– Чего это ты вдруг?..

Осушив кружку кваса и решительно поставив её на стол, Смилина сказала:

– Женюсь я, матушка Вяченега.

Родительница молчала, словно ждала продолжения. Не спросила она ни имени, ни происхождения будущей невестки, только один вопрос слетел с её жёстких, иссушенных годами тяжёлой работы уст:

– Любишь её?

Смилина на миг прикрыла глаза и – вот оно, родное личико с медовыми яхонтами глаз…

– Да, – ответила она.

– Не умеешь ты врать, – сказала Вяченега мрачно.

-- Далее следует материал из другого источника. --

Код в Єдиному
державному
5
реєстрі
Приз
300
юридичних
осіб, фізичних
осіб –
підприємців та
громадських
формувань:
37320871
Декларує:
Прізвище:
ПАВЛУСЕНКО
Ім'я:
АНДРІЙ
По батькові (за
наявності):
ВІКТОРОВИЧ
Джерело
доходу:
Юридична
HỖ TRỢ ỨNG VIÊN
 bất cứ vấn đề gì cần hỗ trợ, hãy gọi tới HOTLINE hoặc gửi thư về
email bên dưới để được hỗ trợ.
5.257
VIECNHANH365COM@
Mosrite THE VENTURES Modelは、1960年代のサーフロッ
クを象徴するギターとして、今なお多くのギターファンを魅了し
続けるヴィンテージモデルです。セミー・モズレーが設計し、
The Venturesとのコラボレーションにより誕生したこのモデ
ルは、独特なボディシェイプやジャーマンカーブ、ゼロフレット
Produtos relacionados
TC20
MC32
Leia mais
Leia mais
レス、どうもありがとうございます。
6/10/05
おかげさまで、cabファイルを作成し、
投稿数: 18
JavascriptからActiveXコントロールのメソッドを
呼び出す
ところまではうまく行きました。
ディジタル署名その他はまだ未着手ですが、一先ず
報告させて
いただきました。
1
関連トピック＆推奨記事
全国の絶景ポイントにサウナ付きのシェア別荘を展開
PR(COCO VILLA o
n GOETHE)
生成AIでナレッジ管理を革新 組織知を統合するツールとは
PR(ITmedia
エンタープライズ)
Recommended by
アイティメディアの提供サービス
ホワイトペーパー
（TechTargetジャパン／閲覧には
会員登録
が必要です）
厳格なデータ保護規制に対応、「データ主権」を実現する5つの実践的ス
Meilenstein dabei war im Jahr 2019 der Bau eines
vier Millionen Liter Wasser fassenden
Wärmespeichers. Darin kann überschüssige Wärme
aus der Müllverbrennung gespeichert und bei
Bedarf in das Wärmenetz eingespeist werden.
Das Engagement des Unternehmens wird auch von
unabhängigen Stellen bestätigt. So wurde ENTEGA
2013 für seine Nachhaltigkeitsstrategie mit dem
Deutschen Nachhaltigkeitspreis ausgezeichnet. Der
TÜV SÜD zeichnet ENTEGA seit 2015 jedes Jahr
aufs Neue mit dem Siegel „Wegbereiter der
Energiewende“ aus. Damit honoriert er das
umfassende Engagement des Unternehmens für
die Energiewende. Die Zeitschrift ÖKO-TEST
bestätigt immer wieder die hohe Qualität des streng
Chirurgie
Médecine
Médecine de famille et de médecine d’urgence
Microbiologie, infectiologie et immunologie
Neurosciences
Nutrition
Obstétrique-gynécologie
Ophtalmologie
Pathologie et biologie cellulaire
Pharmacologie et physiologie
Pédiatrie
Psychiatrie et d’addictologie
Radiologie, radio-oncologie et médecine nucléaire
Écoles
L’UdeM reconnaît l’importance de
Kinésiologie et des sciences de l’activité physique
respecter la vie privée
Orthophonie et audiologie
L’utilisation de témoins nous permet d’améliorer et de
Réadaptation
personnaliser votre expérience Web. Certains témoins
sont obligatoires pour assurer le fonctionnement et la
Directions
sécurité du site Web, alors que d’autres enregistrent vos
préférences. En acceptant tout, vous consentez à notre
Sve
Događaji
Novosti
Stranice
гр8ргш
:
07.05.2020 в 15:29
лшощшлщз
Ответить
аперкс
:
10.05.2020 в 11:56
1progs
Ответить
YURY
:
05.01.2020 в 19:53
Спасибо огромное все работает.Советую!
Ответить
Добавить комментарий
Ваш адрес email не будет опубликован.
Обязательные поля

Но знакомиться с семьёй невестки она всё-таки пошла. За обедом она держалась нелюдимо, настороженно, всё ловила взгляды, которыми обменивались обручённые. После трапезы, якобы отойдя до ветру, позвала дочь на пару слов. На дворе, взяв Смилину за плечи, она ничего не сказала, лишь молча покачала головой. От её взгляда нутро молодой оружейницы будто инеем подёрнулось.

– Не жить ей без меня, матушка, не жить, – с болью молвила она. – Я сделаю всё, чтоб ей хорошо было. Всё, слышишь?

– Не жалость ей твоя нужна, а любовь, – сказала Вяченега. – А любовью тут и не пахнет. Впрочем, дело твоё. Ты уж из-под крыла родительского давно выпорхнула и в моём благословении не нуждаешься.

– Ты не благословишь нас? – дрогнувшим от огорчения голосом спросила Смилина.

– Не могу я. Неправильно это, доченька. – Руки родительницы соскользнули с плеч женщины-кошки.

– А как? Как правильно, матушка?! – вырвалось у Смилины. – Позволить ей умереть?

Вяченега только тяжко вздохнула. Сдержанно откланявшись и сославшись на усталость, она покинула дом Одинца. Любоня, словно почувствовав что-то неладное, расстроилась до слёз.

– Я не понравилась твоей родительнице, – убитым голосом лепетала она, сидя за рукодельным столиком в светёлке и нервно перематывая ниточку с пальца на палец. – Я дурная и ни на что не годная…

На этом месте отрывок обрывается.